TEXTE D'ÉTUDE:
On traverse deux cours pour arriver au palais. Celle qui précède immédiatement l’édifice et qui pourrait être appelée la cour d’honneur, est demi-circulaire. Sa limite, du côté de la rue, est formée par deux grilles latérales entre lesquelles s’élève le monument de Gaillon. La seconde cour, plus vaste, est à très peu près carrée ; elle est bordée à droite par l’église et le bâtiment des études ; à gauche, on n’a pu utiliser les murs nus des maisons particulières qu’en y plaquant une façade simulée en arcades qui répète celle du côté opposé. Sur le pignon correspondant au portail d’Anet, un grand espace de forme ogivale, laissé entièrement nu, attendra probablement long-temps le spécimen gothique destiné à servir de pendant. Cette trouvaille est assez difficile ; car, grace à Dieu, ce n’est plus la mode aujourd’hui de démolir.

DEMANDE DE TRAVAIL 1:
Recopiez à l'identique les lignes des enregistrements, depuis leur début jusqu'à la ligne contenant « -0.028111, 0.999239, 0.312879]] », incluse. Laissez les images de côté dans votre réponse.

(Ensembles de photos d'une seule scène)
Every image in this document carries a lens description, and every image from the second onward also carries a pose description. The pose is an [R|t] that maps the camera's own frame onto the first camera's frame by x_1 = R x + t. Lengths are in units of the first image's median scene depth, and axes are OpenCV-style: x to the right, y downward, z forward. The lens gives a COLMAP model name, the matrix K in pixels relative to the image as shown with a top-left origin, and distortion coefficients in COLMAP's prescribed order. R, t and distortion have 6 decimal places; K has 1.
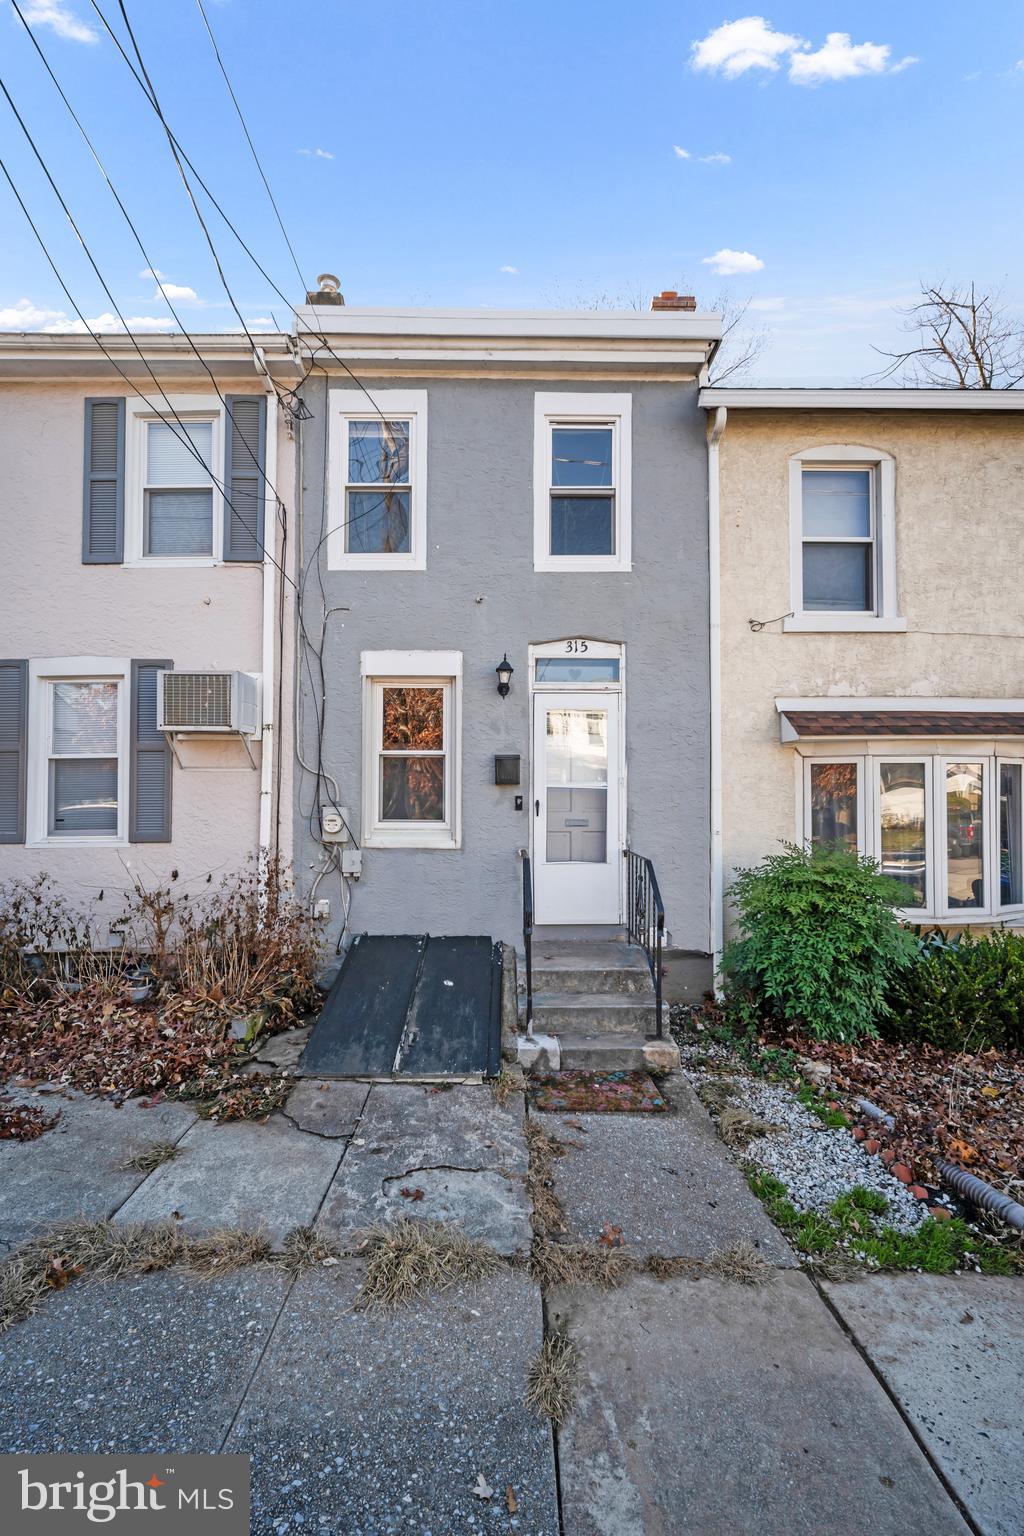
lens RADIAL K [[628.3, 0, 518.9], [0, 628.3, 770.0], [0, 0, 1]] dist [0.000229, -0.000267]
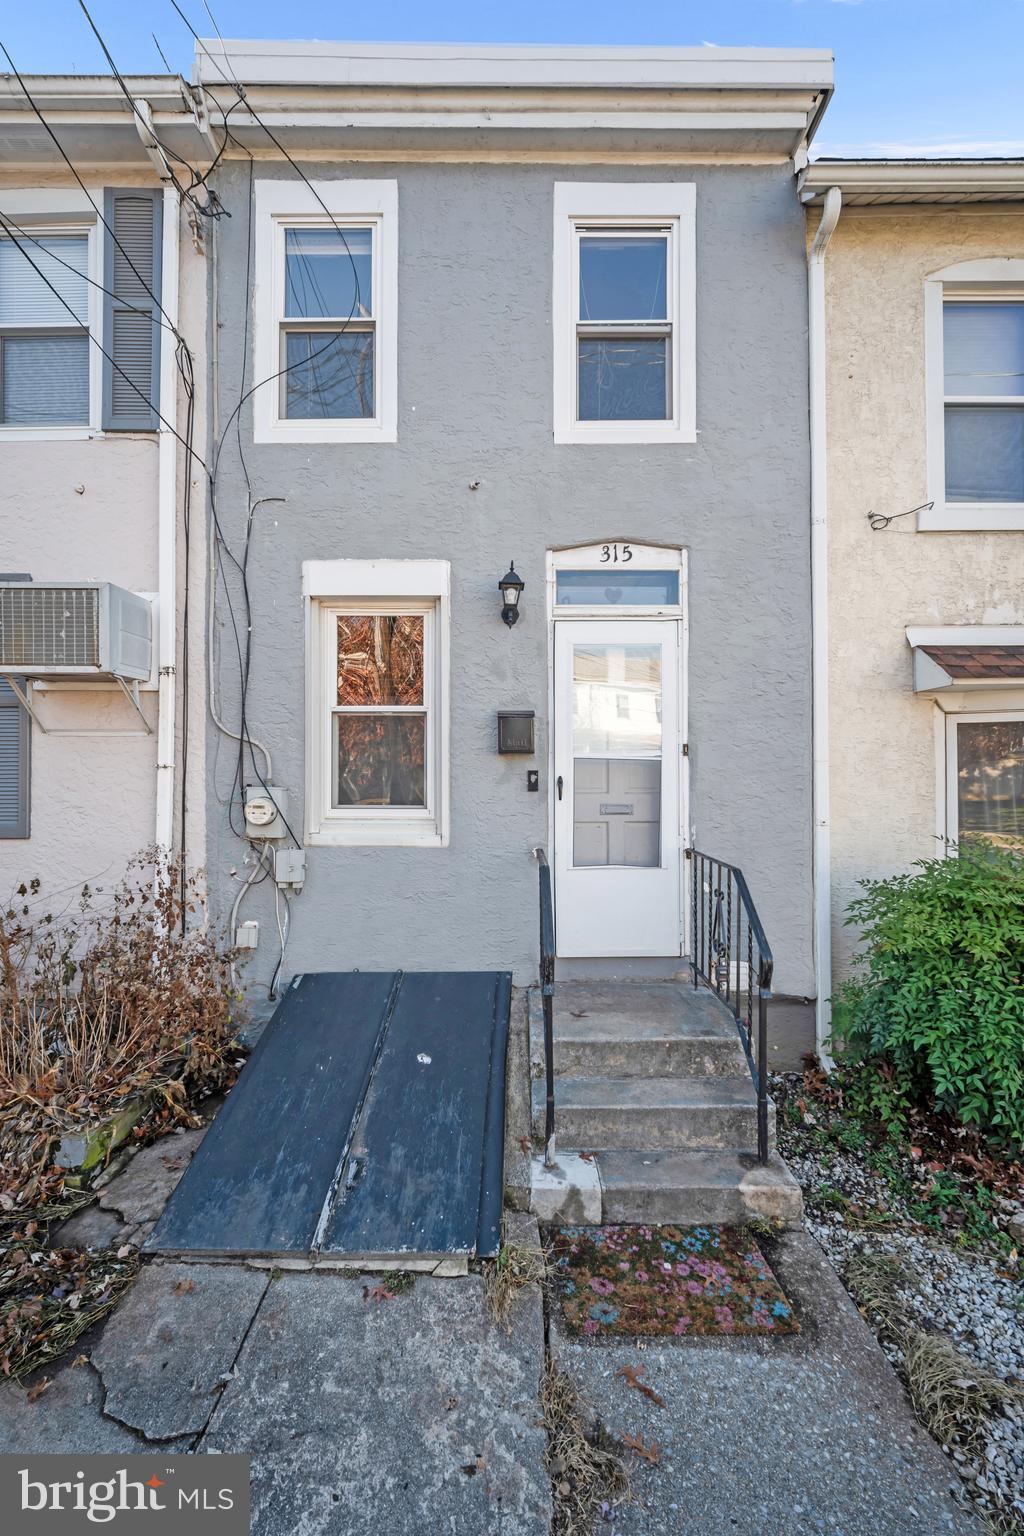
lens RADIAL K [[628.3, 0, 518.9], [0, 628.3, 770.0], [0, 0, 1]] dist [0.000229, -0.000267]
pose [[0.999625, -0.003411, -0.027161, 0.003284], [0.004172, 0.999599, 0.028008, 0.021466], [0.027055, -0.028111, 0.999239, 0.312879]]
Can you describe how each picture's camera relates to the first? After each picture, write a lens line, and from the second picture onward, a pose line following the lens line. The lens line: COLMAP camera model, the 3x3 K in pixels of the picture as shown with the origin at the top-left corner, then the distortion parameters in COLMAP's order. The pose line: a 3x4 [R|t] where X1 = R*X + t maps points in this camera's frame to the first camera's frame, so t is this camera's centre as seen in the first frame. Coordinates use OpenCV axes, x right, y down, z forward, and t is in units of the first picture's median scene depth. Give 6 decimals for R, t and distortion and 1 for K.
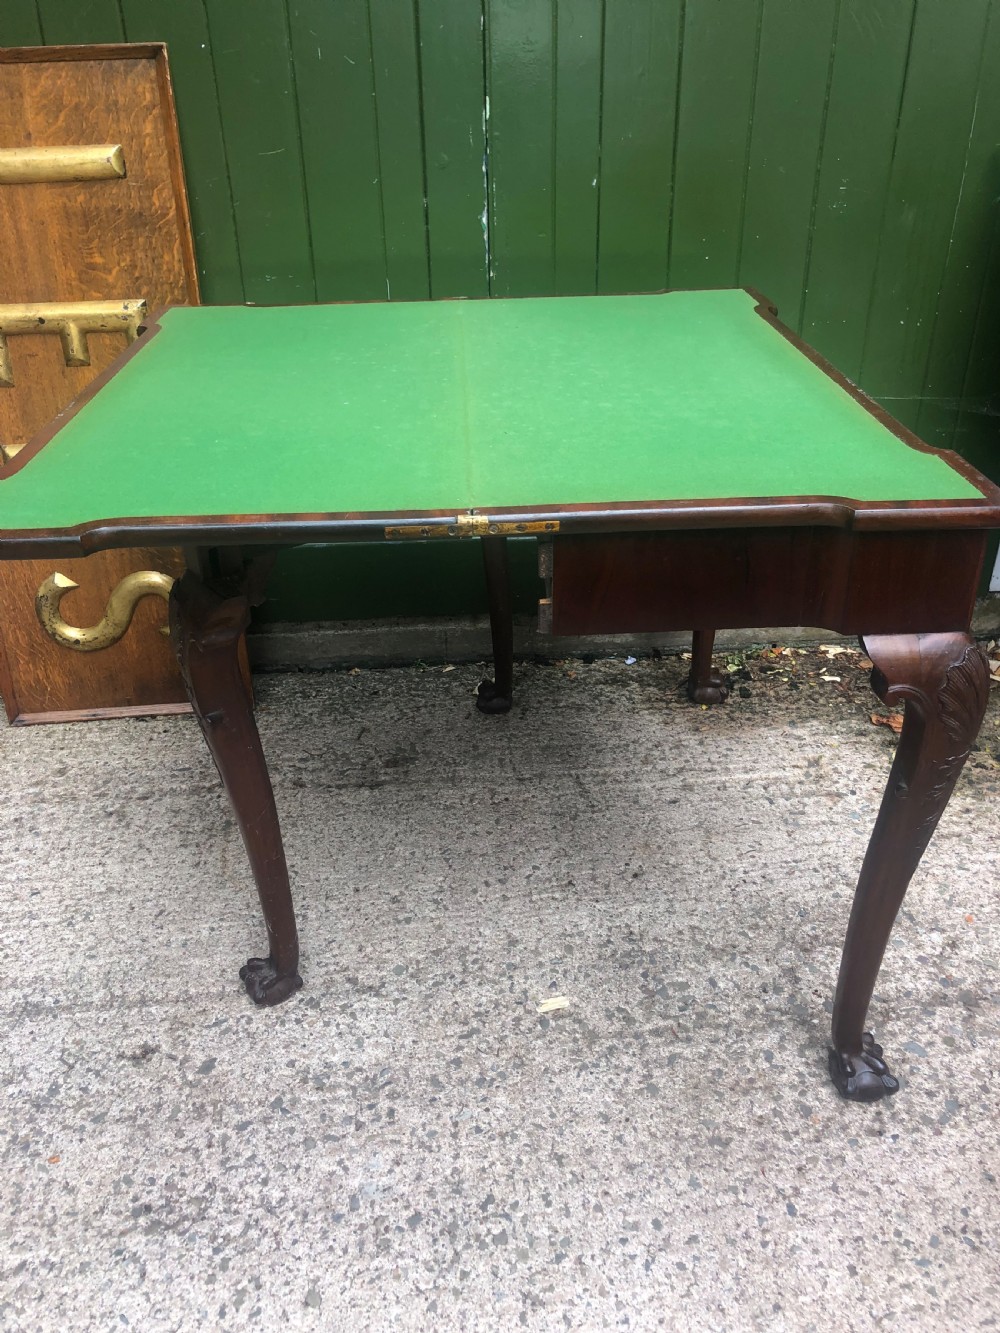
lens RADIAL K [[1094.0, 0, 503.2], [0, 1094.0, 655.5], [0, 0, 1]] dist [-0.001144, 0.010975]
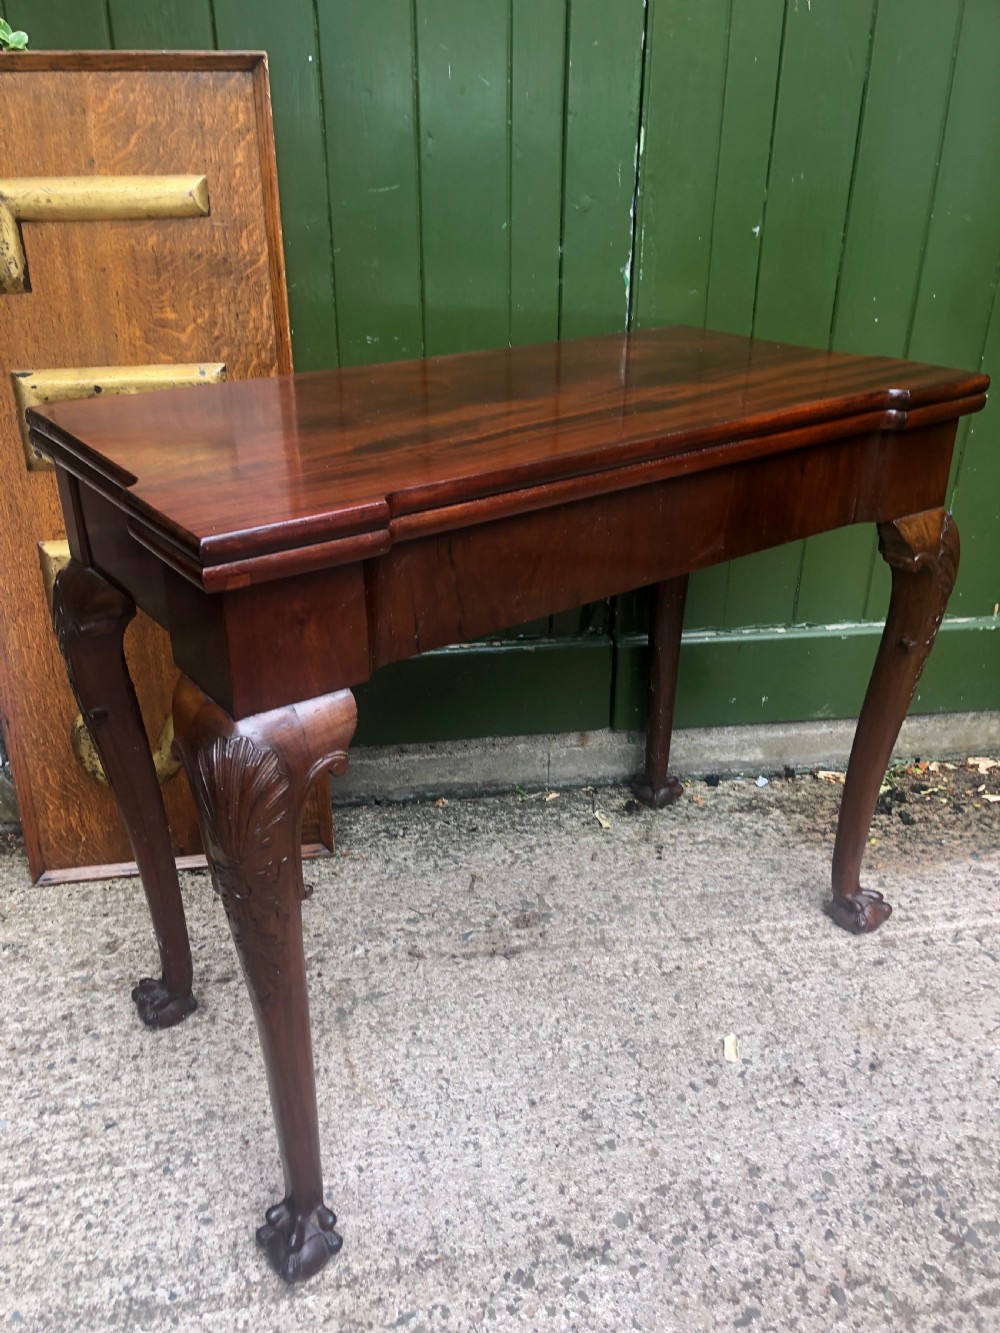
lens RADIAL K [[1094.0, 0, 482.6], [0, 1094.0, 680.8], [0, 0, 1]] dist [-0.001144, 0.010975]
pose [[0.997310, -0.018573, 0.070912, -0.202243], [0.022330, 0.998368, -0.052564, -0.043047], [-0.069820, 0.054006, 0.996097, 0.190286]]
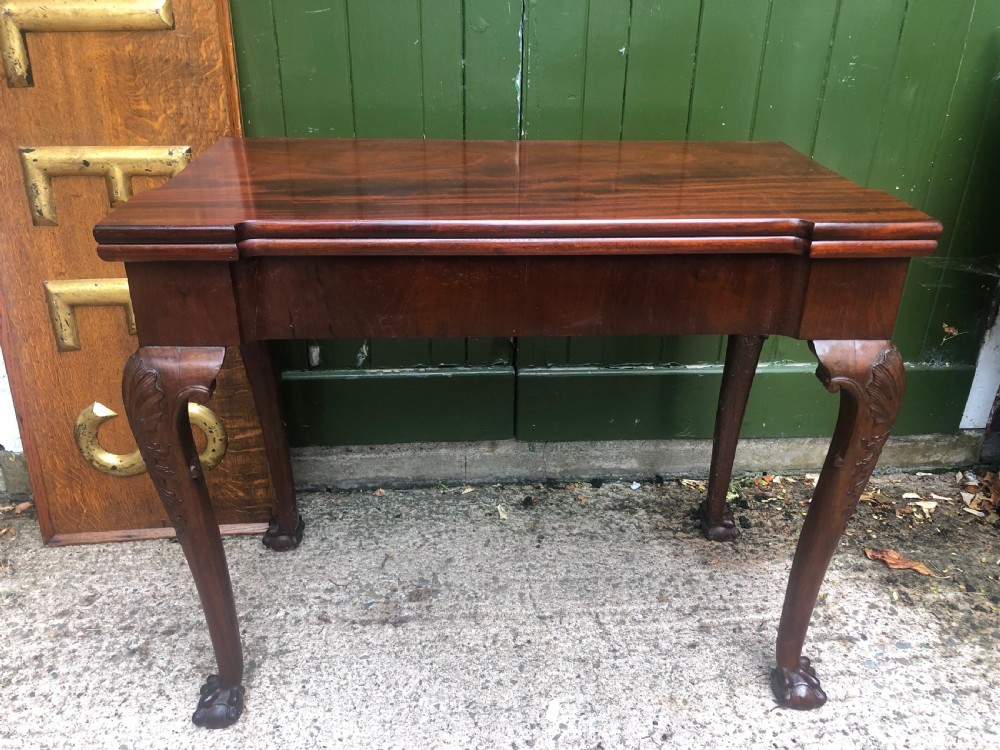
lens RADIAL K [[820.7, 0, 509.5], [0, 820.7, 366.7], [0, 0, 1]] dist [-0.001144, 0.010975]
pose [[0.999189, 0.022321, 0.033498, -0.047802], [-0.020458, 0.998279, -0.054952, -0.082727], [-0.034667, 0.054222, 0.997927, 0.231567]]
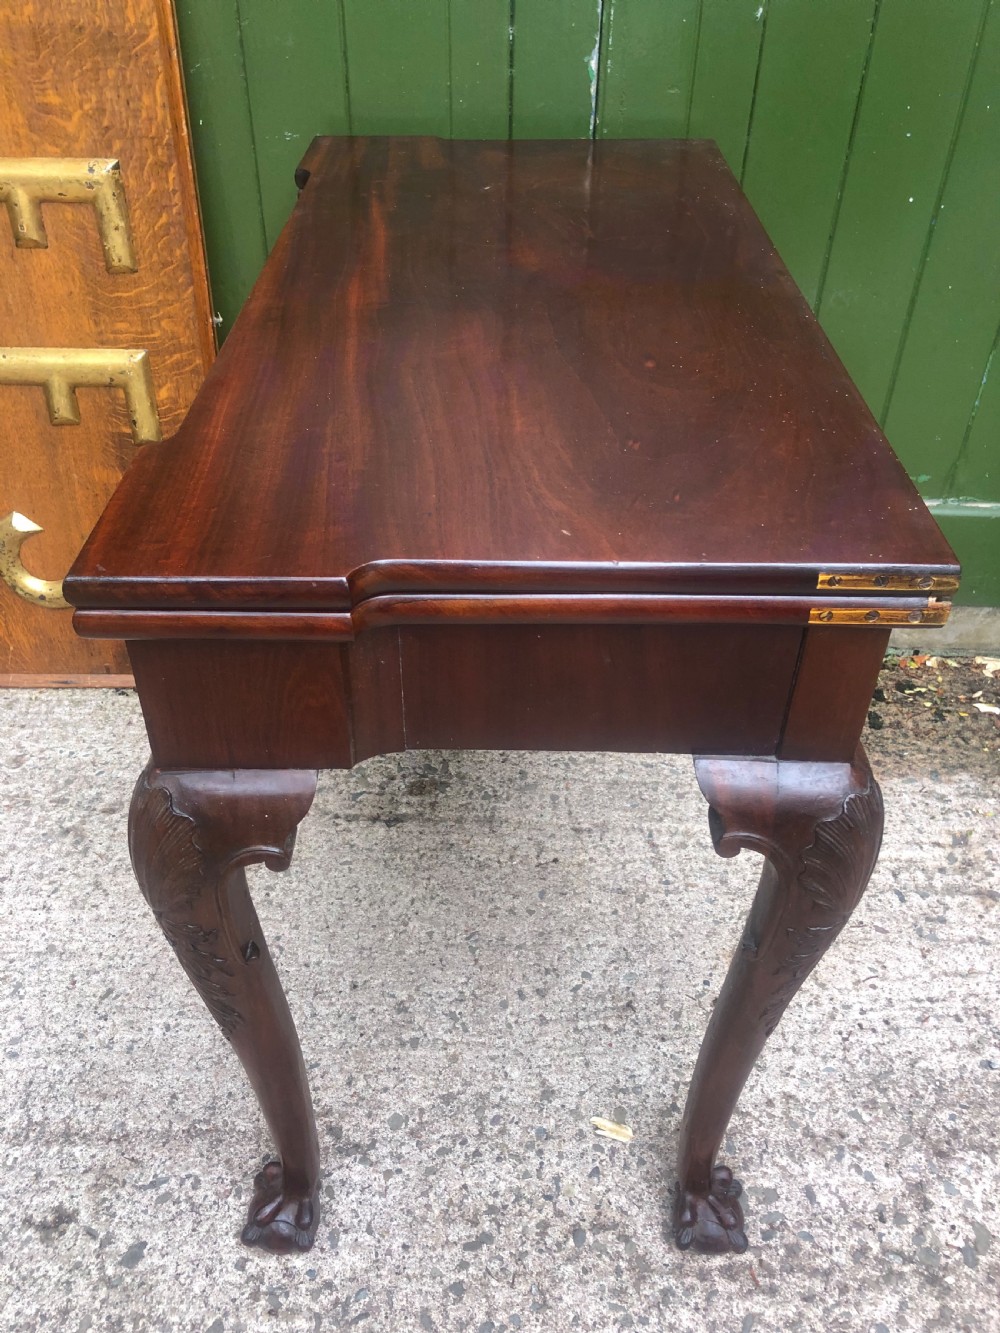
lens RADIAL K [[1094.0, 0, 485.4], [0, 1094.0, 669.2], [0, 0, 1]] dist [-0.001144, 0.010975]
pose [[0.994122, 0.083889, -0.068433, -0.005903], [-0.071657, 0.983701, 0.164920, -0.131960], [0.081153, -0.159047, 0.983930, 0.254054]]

DEMANDE DE TRAVAIL 2:
Réécrivez le passage du texte d'étude compris entre « On traverse deux » et « aujourd’hui de démolir. », inclus, en remplaçant « palais » par « château ».

RÉSULTAT DE LA TÂCHE 1:
Every image in this document carries a lens description, and every image from the second onward also carries a pose description. The pose is an [R|t] that maps the camera's own frame onto the first camera's frame by x_1 = R x + t. Lengths are in units of the first image's median scene depth, and axes are OpenCV-style: x to the right, y downward, z forward. The lens gives a COLMAP model name, the matrix K in pixels relative to the image as shown with a top-left origin, and distortion coefficients in COLMAP's prescribed order. R, t and distortion have 6 decimal places; K has 1.
lens RADIAL K [[628.3, 0, 518.9], [0, 628.3, 770.0], [0, 0, 1]] dist [0.000229, -0.000267]
lens RADIAL K [[628.3, 0, 518.9], [0, 628.3, 770.0], [0, 0, 1]] dist [0.000229, -0.000267]
pose [[0.999625, -0.003411, -0.027161, 0.003284], [0.004172, 0.999599, 0.028008, 0.021466], [0.027055, -0.028111, 0.999239, 0.312879]]

RÉSULTAT DE LA TÂCHE 2:
On traverse deux cours pour arriver au château. Celle qui précède immédiatement l’édifice et qui pourrait être appelée la cour d’honneur, est demi-circulaire. Sa limite, du côté de la rue, est formée par deux grilles latérales entre lesquelles s’élève le monument de Gaillon. La seconde cour, plus vaste, est à très peu près carrée ; elle est bordée à droite par l’église et le bâtiment des études ; à gauche, on n’a pu utiliser les murs nus des maisons particulières qu’en y plaquant une façade simulée en arcades qui répète celle du côté opposé. Sur le pignon correspondant au portail d’Anet, un grand espace de forme ogivale, laissé entièrement nu, attendra probablement long-temps le spécimen gothique destiné à servir de pendant. Cette trouvaille est assez difficile ; car, grace à Dieu, ce n’est plus la mode aujourd’hui de démolir.